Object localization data
__________

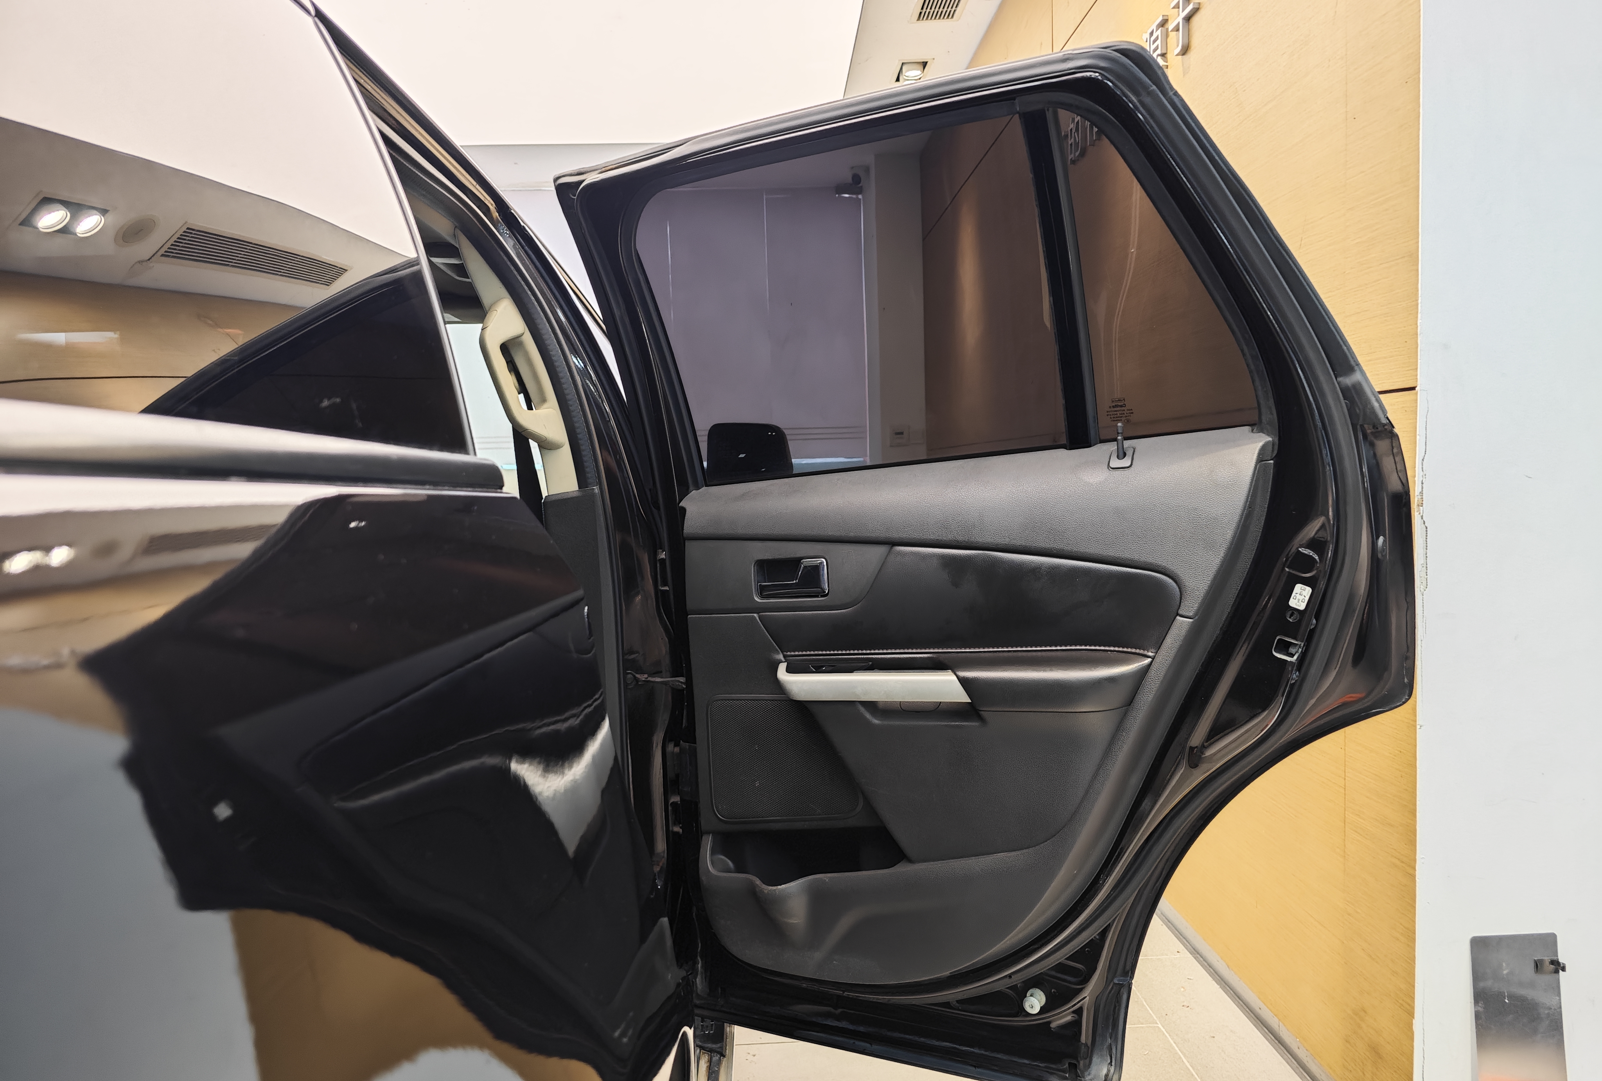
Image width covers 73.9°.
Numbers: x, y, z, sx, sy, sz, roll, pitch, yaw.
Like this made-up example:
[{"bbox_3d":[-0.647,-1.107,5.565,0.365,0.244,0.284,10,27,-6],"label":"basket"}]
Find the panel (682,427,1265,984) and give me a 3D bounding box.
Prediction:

__________

Copy every line of the listing exactly as it appears, leaving out the picture.

◆ Response to this task:
Image width covers 73.9°.
Numbers: x, y, z, sx, sy, sz, roll, pitch, yaw.
Like this made-up example:
[{"bbox_3d":[-0.647,-1.107,5.565,0.365,0.244,0.284,10,27,-6],"label":"basket"}]
Find the panel (682,427,1265,984) and give me a 3D bounding box.
Prediction:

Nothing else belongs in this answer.